Avalancheは、ルネサス エレクトロニクスの小容量不揮発性メモリ製品「M3008204」にAvalancheのeMRAMチップを供給している。記憶容量が8Mbit(すべてeMRAM)のシリアル入出力不揮発性メモリである。製造技術は40nmのCMOSプロセス。pSTT-MRAM技術によるMTJをソース配線(第1層配線)のすぐ下にレイアウトしたため、メモリセル面積がかなり小さい(製造コストを低くできる)。
TSMCは低消費電力マイコンの微細化で埋め込みMRAMを採用
TSMCは、Ambiq Microの32bit低消費電力マイクロコントローラ「Apollo」シリーズを継続して製造してきた。マイコンのROMには埋め込みフラッシュ(ESF3技術のeFlash)を採用してきた。その最新世代である「Apollo4」では、ROMに初めて独自開発のeMRAMを導入した。

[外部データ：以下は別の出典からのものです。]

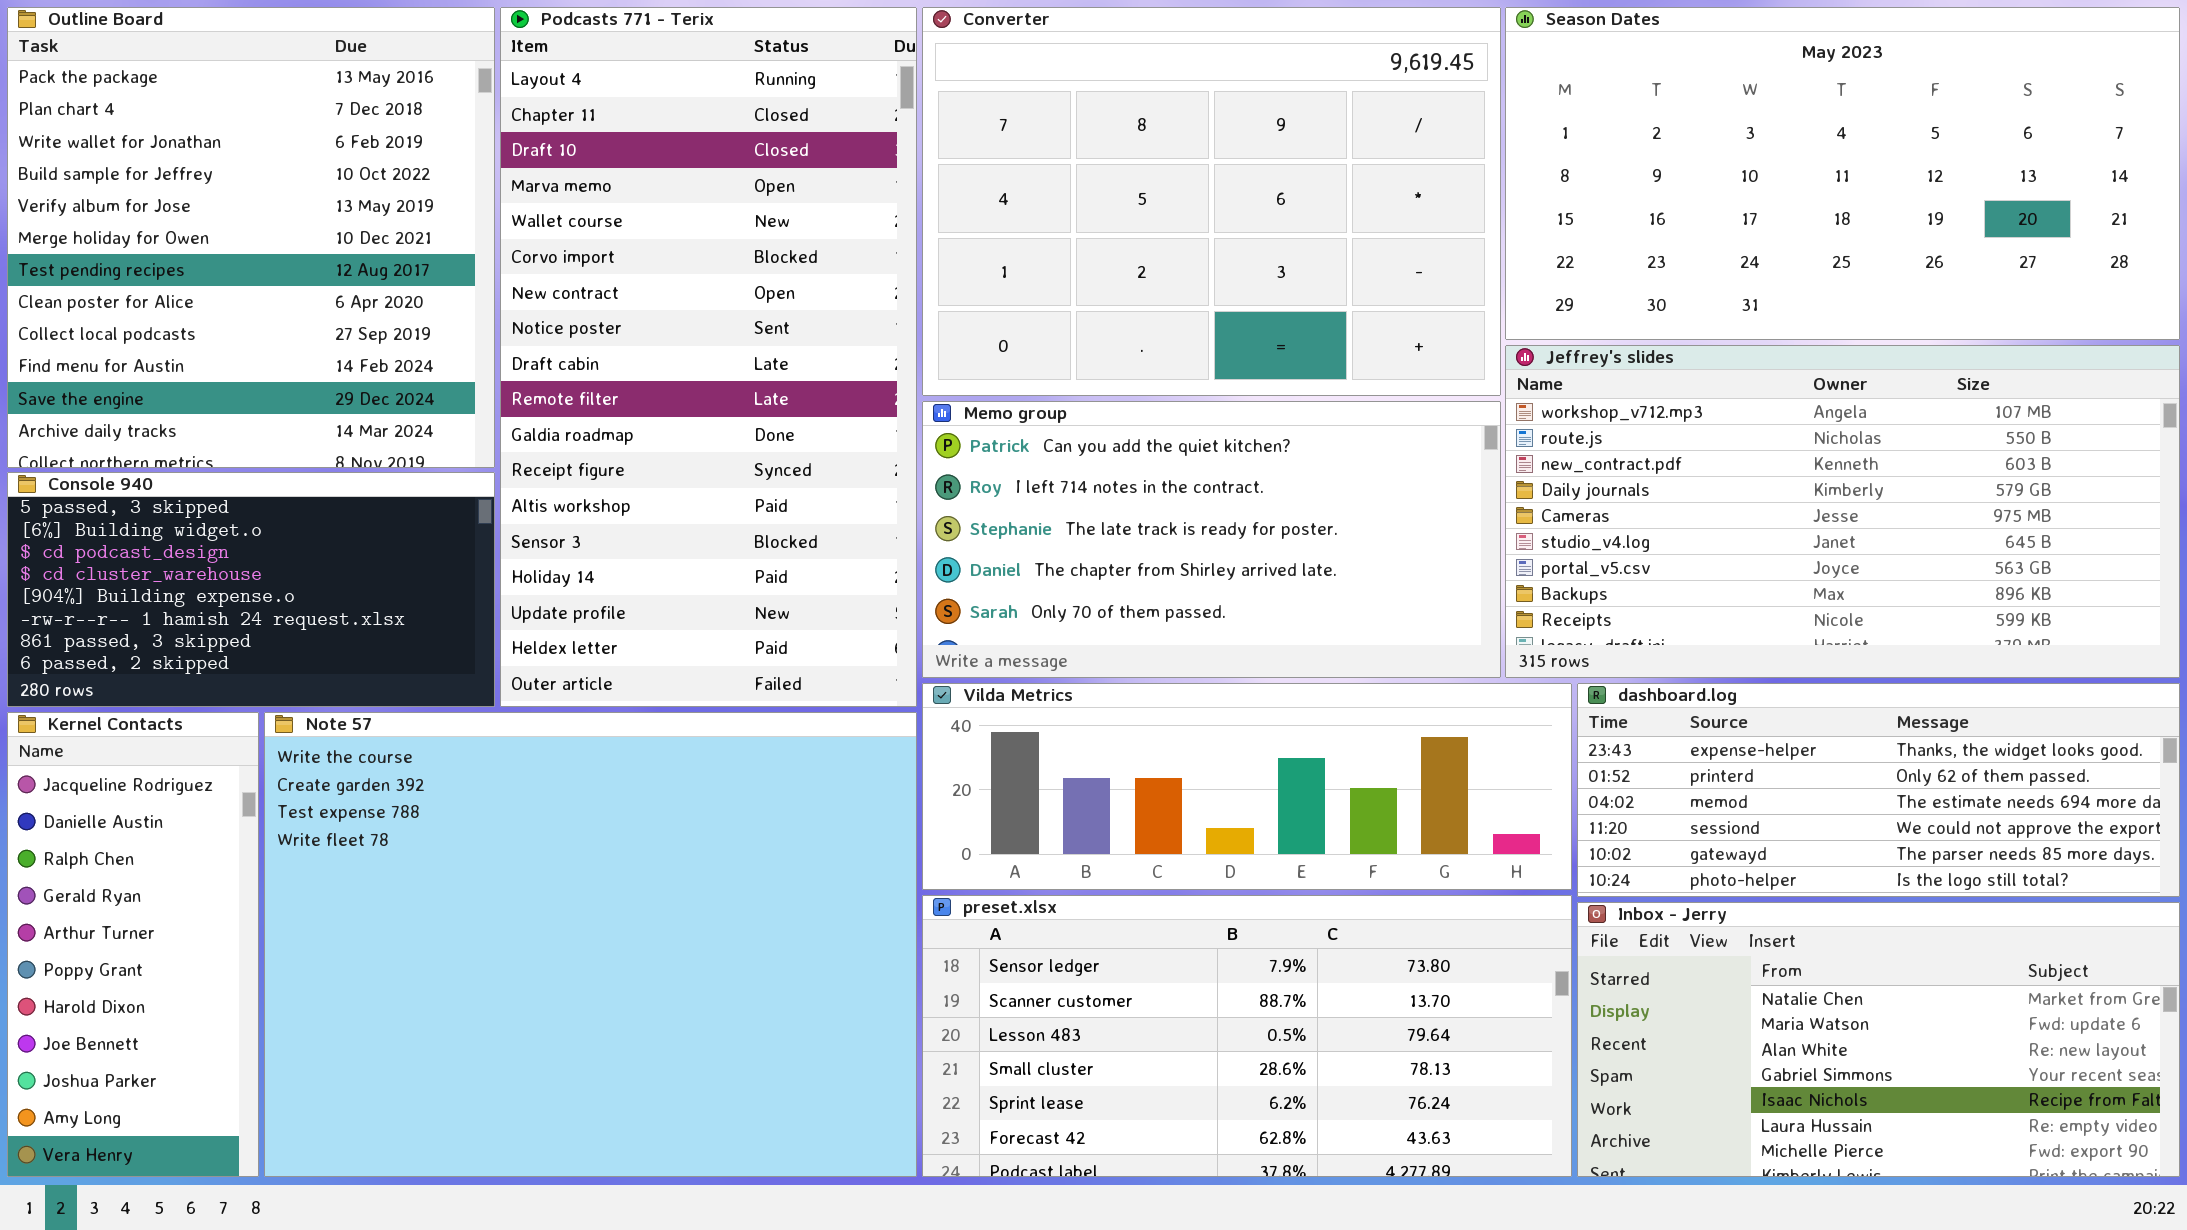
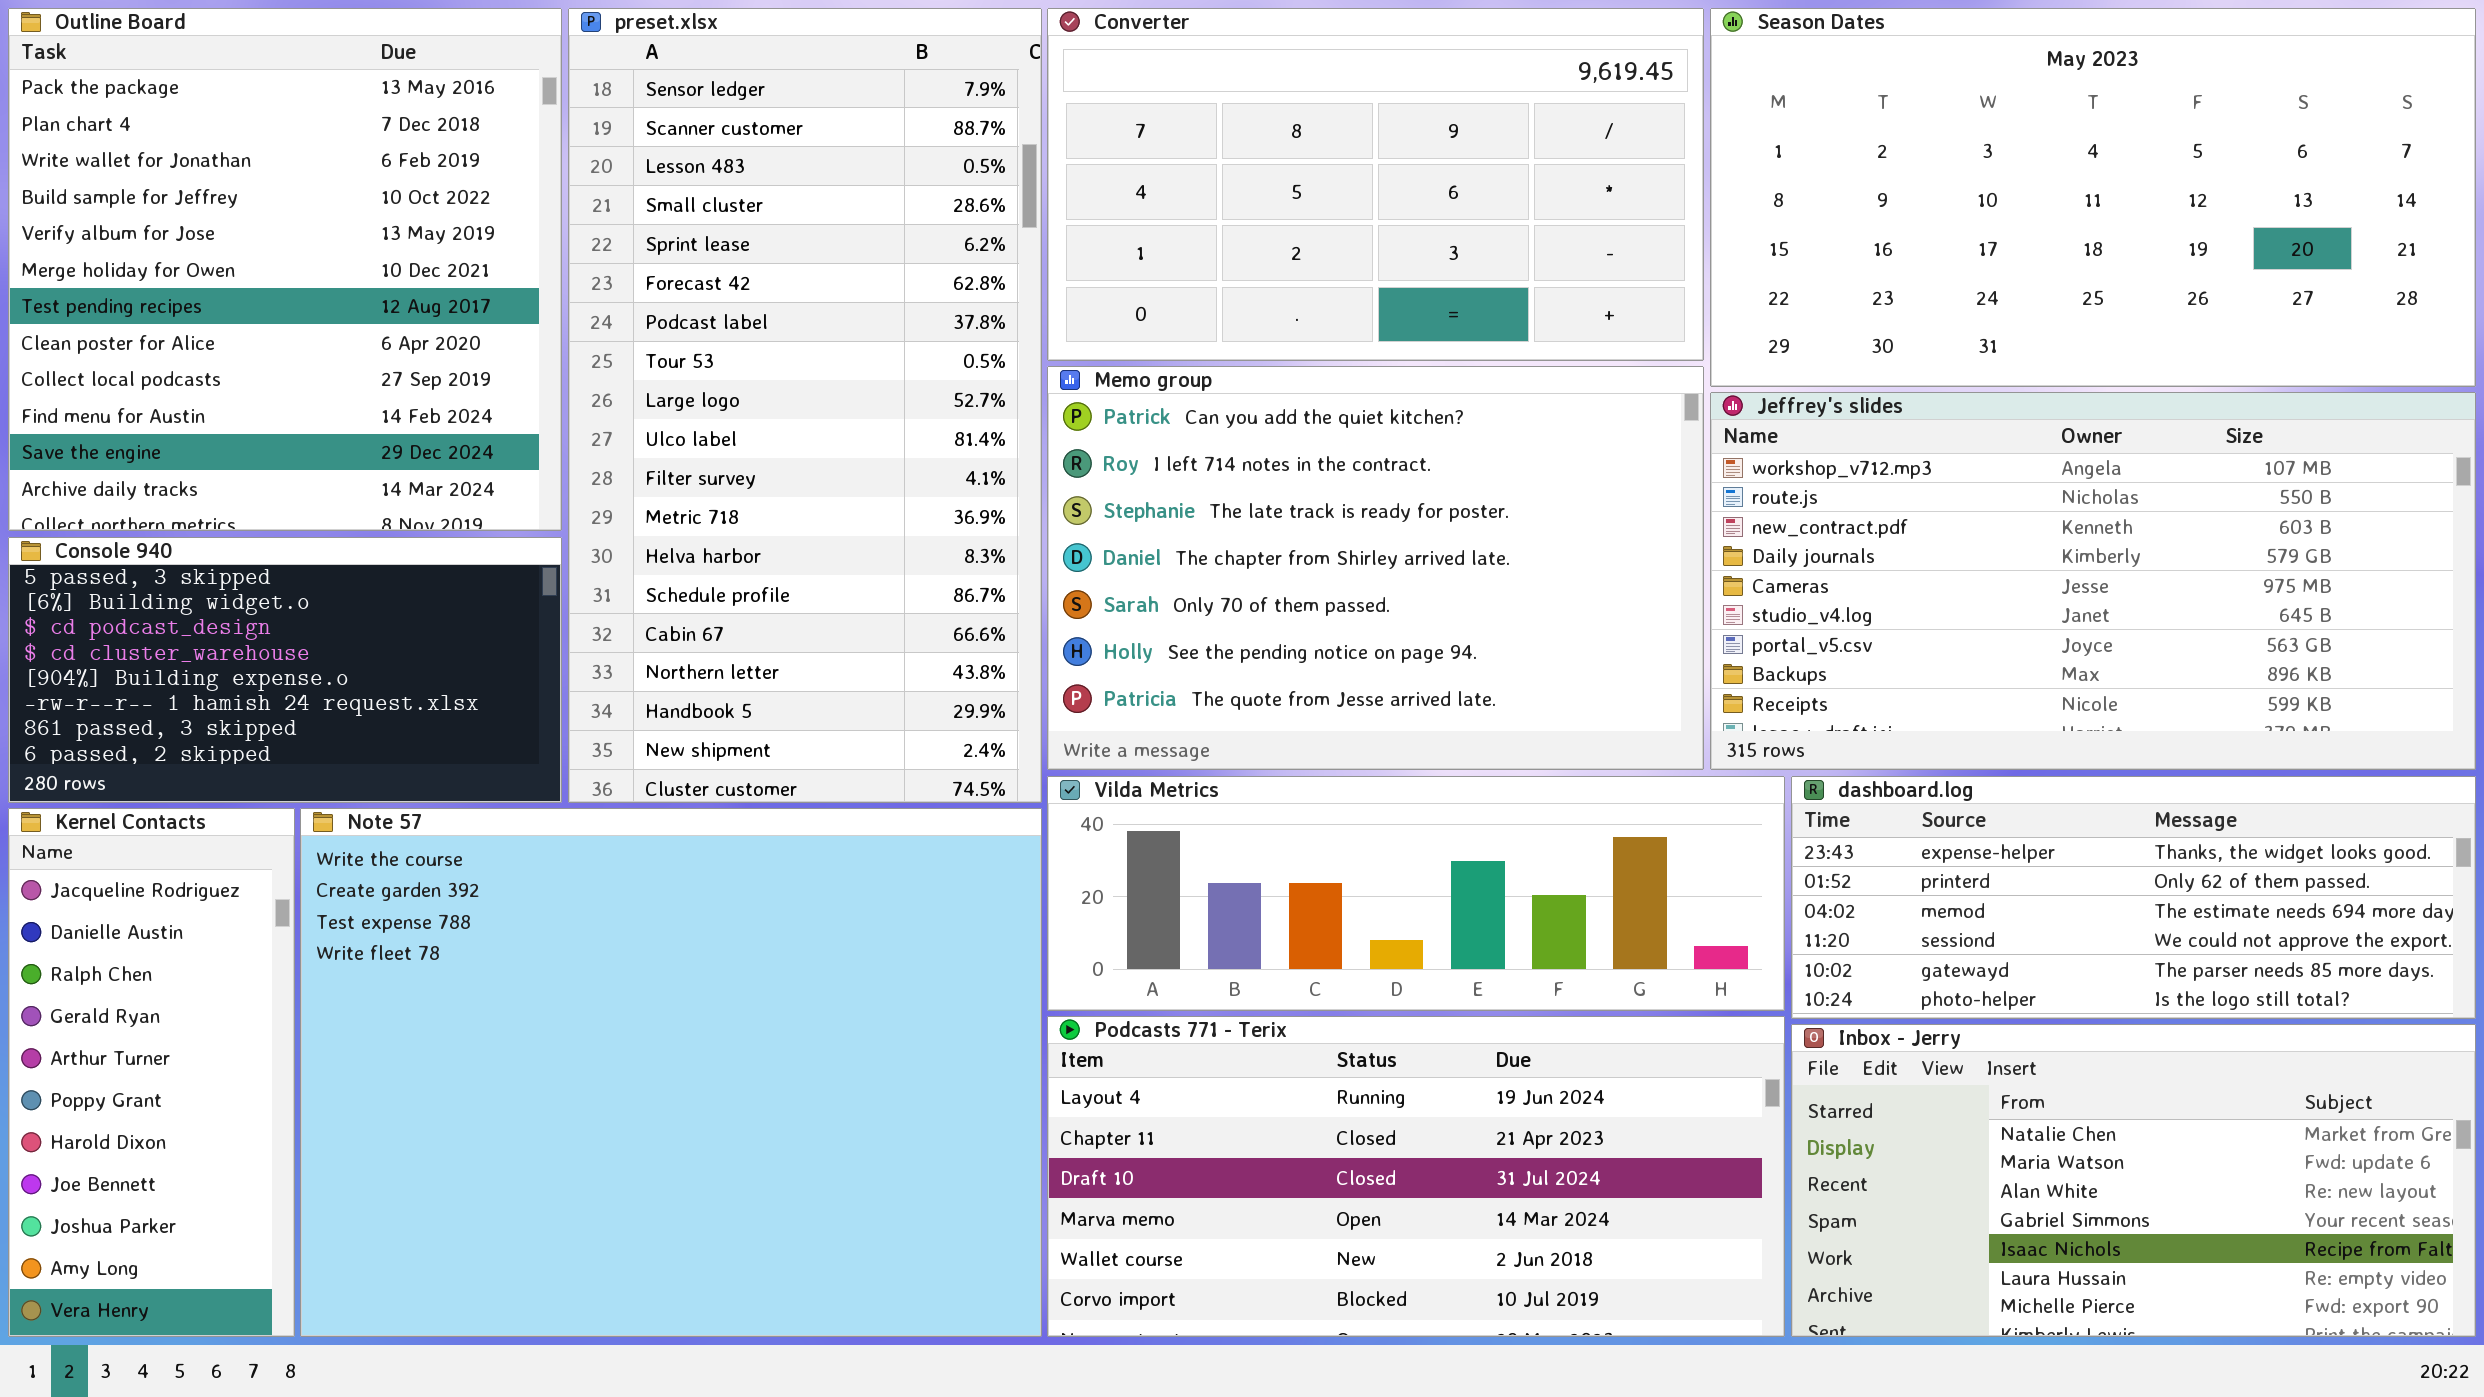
Podcasts 771 - Terix: [500,7,917,707] -> [1047,1016,1785,1337], moved, resized
Converter: [922,7,1501,396] -> [1047,8,1704,361], resized
Memo group: [922,401,1501,678] -> [1047,366,1704,770], resized
preset.xlsx: [922,895,1572,1177] -> [568,8,1042,803], moved, resized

同シリーズの第4世代品「Apollo4」の製造技術は22nmのCMOSプロセスである。搭載したeMRAMの記憶容量は16Mbit(2MB)、メモリセル面積は0.046平方μm。eMRAMのMTJは垂直磁気記録方式。第3配線と第4配線の間にMTJを作り込んだ。
前世代品は40nmのCMOSプロセスで製造した。搭載したeFlashの記憶容量は8Mbit(1MB)、セル面積は0.068平方μmである。埋め込みメモリのセル面積で単純に比較すると、第4世代品「Apollo4」のeMRAMセルは、第3世代品のeFlashセルの約3分の2に小さくなっていることが分かる。